More discussion of Philosophy Dogma. Badiou has pre-empted us. W. passes me a copy of the new Continuum edition of Infinite Thought. ‘He’d hate us’, says W. – ‘Rightly so.’ The whole weekend we have a self-disparagement competition. ‘We’re not creative, we’re destructive.’ – ‘We suck the life out of everything.’ Neither of us has ever had a single thought. I tell W. that I might be on the verge of one. He looks sceptical. ‘Do you think we too a wrong turn with Blanchot?’ – ‘Our whole lives have been a wrong turn.’ It was literature, we decide. Opening The Castle was fatal.

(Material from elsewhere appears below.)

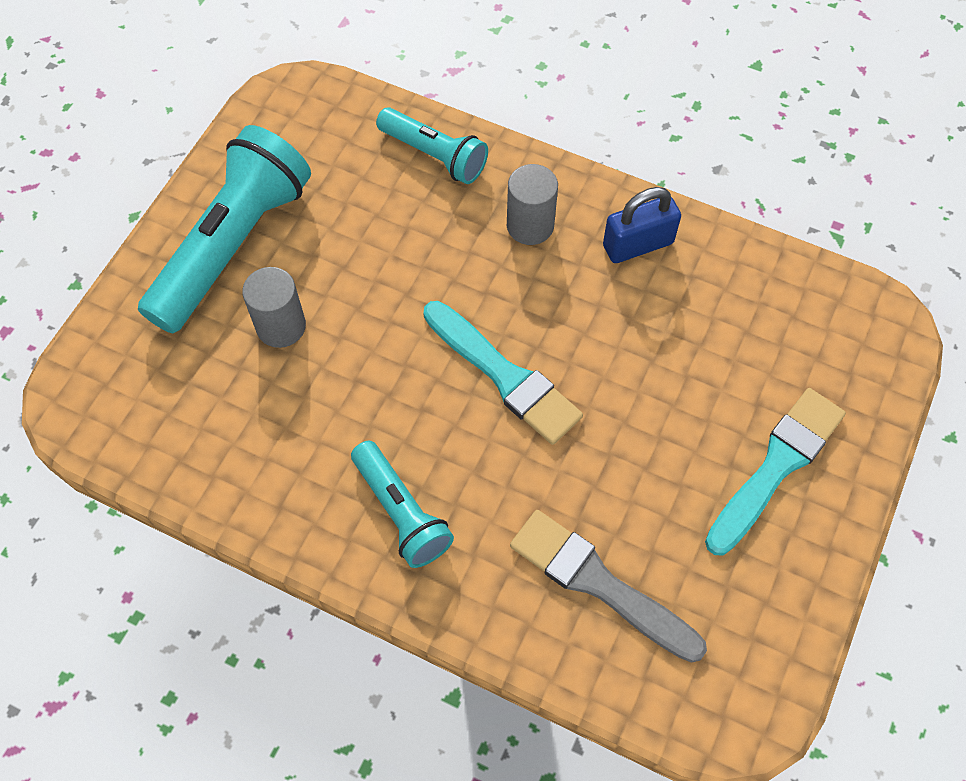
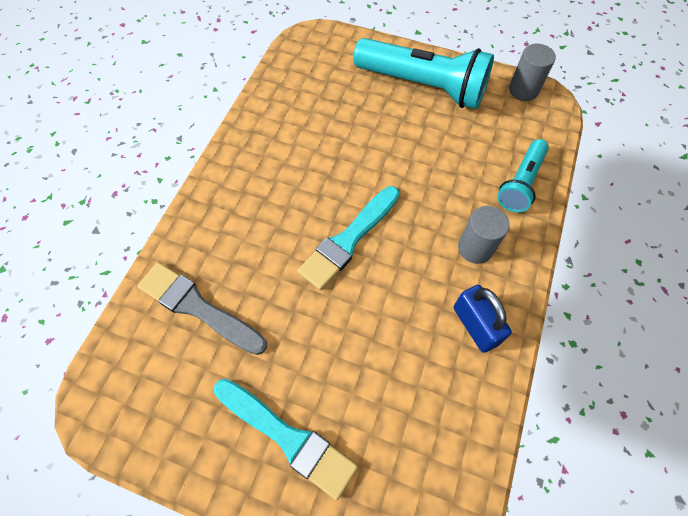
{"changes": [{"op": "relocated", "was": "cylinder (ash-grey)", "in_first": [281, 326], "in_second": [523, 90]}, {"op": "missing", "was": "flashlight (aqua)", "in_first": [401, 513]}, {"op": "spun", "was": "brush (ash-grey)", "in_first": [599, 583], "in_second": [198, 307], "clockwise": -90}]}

On Saturday nights, dressed up, W. and S. go to the cocktail lounge which is part of the Plymouth Gin distillery. It is members only; you don’t have to pay for membership, but the bar staff have to like you. These German terrorists like the high life. W. likes cocktails which are as close to pure alcohol as possible. He has a Martini. It is served in a frosted cocktail glass with a curl of lemon rind floating in the clear liquid. It is beautifully pure. I taste some, and I know this must be what Debord drank, or Duras: it is the everyday distilled, the essence of boredom in a glass. Only it is concentrated boredom, strong and deadly.

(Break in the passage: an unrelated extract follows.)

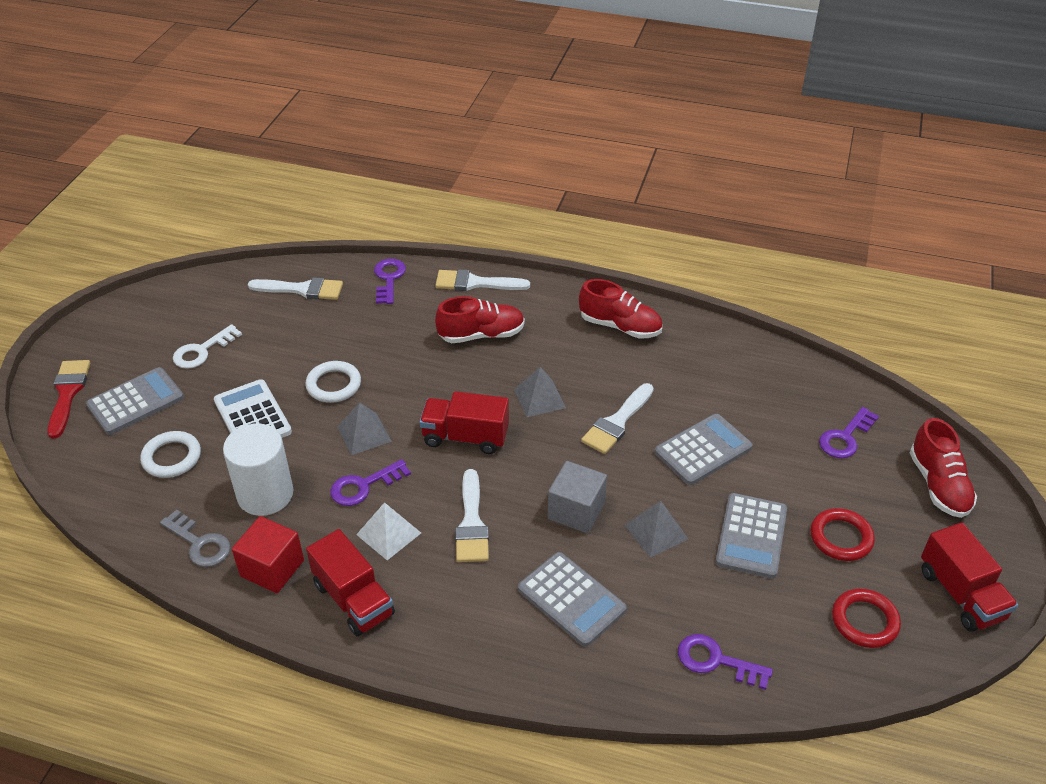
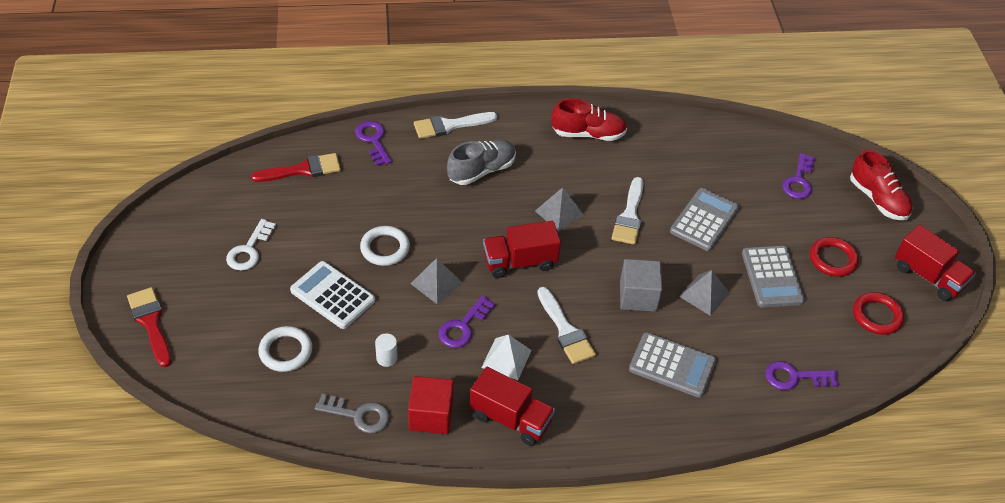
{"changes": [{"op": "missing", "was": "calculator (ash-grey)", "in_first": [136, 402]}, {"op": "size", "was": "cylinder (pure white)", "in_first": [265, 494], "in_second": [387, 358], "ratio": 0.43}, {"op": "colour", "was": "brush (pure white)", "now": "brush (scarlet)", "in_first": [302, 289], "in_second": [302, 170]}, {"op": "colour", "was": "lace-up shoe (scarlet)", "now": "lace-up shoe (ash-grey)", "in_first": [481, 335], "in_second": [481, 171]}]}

Slowly, Spurious disappears from blogrolls. This is a good thing. ‘I’ve got nothing to say’, I tell W. ‘That’s never stopped you’, says W, and then he says, ‘So what is this thought you’re on the brink of?’ I tell him it has something to do with suffering and writing, where writing can stand in for any infinitive. W. finds this funny. Later he says: ‘At least Blanchot wrote fiction. You don’t have that excuse.’ And I think to myself: perhaps writing fiction is an excuse. And then: what would it be to concentrate all of writing, all of writing, onto a single page?
I flew down to see him; bad weather meant the plane could only go as far as Cardiff. Air Wales puts us on a coach for the rest of the journey; it takes three hours, and I only have a draft of the new manuscript to read. Horror: three hours in the dark with my own prose. I realised, as I read, that it is a long way from ready. I can’t send it off for the 28th, as I intended, whatever the consequences. As I read, I am reconciled to my first book. If it was bad, as it was, this is not because I do better. That was the limit of my abilities, and the second book doesn’t even approach that.
All weekend, W. and I wonder why we are not better thinkers. ‘There is a threshold you have to pass across’, I tell him, ‘what permits that is not intelligence, though that is important, wide reading, though that is, too; it is not even tenacity’. ‘What is it then?’, W. asks, who has newly adopted Badiou’s intolerance for vagueness. But I have no idea.